> TASK DETAILS:
Will you output the entries below exactly, skipping every image they contain?

Page images and extracted text:

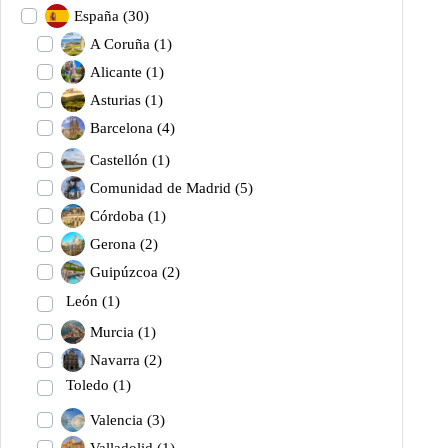
España
(30)
A Coruña
(1)
Alicante
(1)
Asturias
(1)
Barcelona
(4)
Castellón
(1)
Comunidad de Madrid
(5)
Córdoba
(1)
Gerona
(2)
Guipúzcoa
(2)
León
(1)
Murcia
(1)
Navarra
(2)
Toledo
(1)
Valencia
(3)
Valladolid
(1)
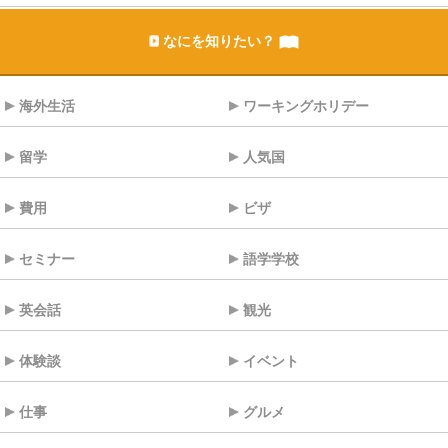
なにを知りたい？
海外生活
ワーキングホリデー
留学
人気国
費用
ビザ
セミナー
語学学校
英会話
観光
体験談
イベント
仕事
グルメ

> COMPLETED EXERCISE:
España
(30)
A Coruña
(1)
Alicante
(1)
Asturias
(1)
Barcelona
(4)
Castellón
(1)
Comunidad de Madrid
(5)
Córdoba
(1)
Gerona
(2)
Guipúzcoa
(2)
León
(1)
Murcia
(1)
Navarra
(2)
Toledo
(1)
Valencia
(3)
Valladolid
(1)
なにを知りたい？
海外生活
ワーキングホリデー
留学
人気国
費用
ビザ
セミナー
語学学校
英会話
観光
体験談
イベント
仕事
グルメ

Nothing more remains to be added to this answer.